§ BRIEF: Format the data below as a numbered list, starting at its first line and ending with the line that contains "Ｑ4：建設業許可が工種により日付が異なる。", both included. Leave out any blank lines.

(Collected data)

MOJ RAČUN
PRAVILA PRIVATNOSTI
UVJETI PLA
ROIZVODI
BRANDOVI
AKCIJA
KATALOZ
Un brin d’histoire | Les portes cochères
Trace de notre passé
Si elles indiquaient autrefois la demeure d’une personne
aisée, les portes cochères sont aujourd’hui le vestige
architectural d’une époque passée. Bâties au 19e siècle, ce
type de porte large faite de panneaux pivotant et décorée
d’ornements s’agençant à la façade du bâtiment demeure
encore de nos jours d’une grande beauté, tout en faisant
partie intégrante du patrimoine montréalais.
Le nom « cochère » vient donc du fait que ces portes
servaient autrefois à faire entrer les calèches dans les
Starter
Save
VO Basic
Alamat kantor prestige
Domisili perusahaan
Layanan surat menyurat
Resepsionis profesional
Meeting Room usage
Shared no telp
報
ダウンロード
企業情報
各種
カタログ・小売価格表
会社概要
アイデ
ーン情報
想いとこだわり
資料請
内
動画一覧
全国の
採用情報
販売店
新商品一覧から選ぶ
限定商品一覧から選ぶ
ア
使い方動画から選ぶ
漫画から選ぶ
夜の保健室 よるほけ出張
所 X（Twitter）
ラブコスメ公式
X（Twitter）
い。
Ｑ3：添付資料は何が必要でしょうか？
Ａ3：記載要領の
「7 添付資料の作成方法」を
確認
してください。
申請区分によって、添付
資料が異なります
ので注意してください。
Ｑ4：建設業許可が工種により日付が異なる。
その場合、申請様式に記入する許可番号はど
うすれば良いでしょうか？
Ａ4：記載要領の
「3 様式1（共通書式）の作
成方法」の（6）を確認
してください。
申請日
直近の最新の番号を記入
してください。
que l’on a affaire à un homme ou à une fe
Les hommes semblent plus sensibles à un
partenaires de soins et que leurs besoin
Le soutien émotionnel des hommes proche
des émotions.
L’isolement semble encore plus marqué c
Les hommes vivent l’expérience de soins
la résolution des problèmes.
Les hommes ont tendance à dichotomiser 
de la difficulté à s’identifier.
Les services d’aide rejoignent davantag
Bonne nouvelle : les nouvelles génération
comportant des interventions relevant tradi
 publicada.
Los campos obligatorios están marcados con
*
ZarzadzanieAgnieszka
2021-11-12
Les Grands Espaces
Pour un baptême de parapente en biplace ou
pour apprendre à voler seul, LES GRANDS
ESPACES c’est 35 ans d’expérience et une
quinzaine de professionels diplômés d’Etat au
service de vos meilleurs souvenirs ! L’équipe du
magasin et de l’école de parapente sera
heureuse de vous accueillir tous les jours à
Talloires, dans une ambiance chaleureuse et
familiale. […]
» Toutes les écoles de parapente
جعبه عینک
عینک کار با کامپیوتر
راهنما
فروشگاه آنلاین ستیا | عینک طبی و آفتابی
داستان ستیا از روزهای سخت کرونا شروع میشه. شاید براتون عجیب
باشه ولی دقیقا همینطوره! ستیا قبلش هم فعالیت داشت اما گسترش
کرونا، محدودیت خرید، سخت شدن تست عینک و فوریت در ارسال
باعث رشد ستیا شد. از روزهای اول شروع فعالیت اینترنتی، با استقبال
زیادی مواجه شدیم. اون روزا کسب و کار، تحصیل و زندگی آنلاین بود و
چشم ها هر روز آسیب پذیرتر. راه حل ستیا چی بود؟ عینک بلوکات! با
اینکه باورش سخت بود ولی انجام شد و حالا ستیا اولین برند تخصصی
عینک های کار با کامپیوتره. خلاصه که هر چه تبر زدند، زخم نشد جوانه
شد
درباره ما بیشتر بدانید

§ RESPONSE AREA:
1. MOJ RAČUN
2. PRAVILA PRIVATNOSTI
3. UVJETI PLA
4. ROIZVODI
5. BRANDOVI
6. AKCIJA
7. KATALOZ
8. Un brin d’histoire | Les portes cochères
9. Trace de notre passé
10. Si elles indiquaient autrefois la demeure d’une personne
11. aisée, les portes cochères sont aujourd’hui le vestige
12. architectural d’une époque passée. Bâties au 19e siècle, ce
13. type de porte large faite de panneaux pivotant et décorée
14. d’ornements s’agençant à la façade du bâtiment demeure
15. encore de nos jours d’une grande beauté, tout en faisant
16. partie intégrante du patrimoine montréalais.
17. Le nom « cochère » vient donc du fait que ces portes
18. servaient autrefois à faire entrer les calèches dans les
19. Starter
20. Save
21. VO Basic
22. Alamat kantor prestige
23. Domisili perusahaan
24. Layanan surat menyurat
25. Resepsionis profesional
26. Meeting Room usage
27. Shared no telp
28. 報
29. ダウンロード
30. 企業情報
31. 各種
32. カタログ・小売価格表
33. 会社概要
34. アイデ
35. ーン情報
36. 想いとこだわり
37. 資料請
38. 内
39. 動画一覧
40. 全国の
41. 採用情報
42. 販売店
43. 新商品一覧から選ぶ
44. 限定商品一覧から選ぶ
45. ア
46. 使い方動画から選ぶ
47. 漫画から選ぶ
48. 夜の保健室 よるほけ出張
49. 所 X（Twitter）
50. ラブコスメ公式
51. X（Twitter）
52. い。
53. Ｑ3：添付資料は何が必要でしょうか？
54. Ａ3：記載要領の
55. 「7 添付資料の作成方法」を
56. 確認
57. してください。
58. 申請区分によって、添付
59. 資料が異なります
60. ので注意してください。
61. Ｑ4：建設業許可が工種により日付が異なる。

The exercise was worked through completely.